Soon after the Supreme Court handed down its decision upholding the landmark health care reform law — including the controversial mandate that individual Americans purchase health coverage — Mitt Romney’s website blared: “Obamacare upheld. Elections have consequences. Donate.”
And within less than four hours of the decision, the presumptive nominee’s campaign had raised $1 million from online contributions.
Therein lies the good news for Romney. Although the court’s ruling is widely regarded as a victory for the president, giving him a boost on his signature accomplishment while he moves toward a difficult fall election, it may just as easily be declared a victory for his opponent, because it is certain to energize the Republican base. And Romney didn’t have to lift a finger for that to happen.
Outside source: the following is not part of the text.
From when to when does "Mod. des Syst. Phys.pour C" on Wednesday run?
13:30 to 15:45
As veteran GOP strategist Mike Murphy, who has advised Romney in the past, put it: “Uphold makes life simpler for Romney. Overthrow would have forced discussion on what next. Now he can just keep running against Obamacare.” He added that the decision will keep Obama from using the Supreme Court as a “wider campaign scare issue with independent voters.”
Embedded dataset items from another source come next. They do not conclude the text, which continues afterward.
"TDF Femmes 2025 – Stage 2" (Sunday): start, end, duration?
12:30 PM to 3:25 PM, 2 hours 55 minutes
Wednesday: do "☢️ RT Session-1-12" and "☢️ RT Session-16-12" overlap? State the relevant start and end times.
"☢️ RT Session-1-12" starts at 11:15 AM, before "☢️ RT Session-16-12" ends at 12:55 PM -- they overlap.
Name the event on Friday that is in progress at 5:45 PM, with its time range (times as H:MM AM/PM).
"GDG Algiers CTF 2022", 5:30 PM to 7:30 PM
“All in all I think Mitt does fine. The idea of this as a big Obama ‘win’ is just a Beltway creation. It’s a wash, maybe a bit better for Mitt.”
Romney capitalized on that idea during a brief appearance in Washington. Standing on a rooftop overlooking the Capitol just minutes before the president delivered his own statement about the decision, he said, “What the court did not do on its last day in session, I will do on my first day if elected president of the United States. And that is I will act to repeal Obamacare.”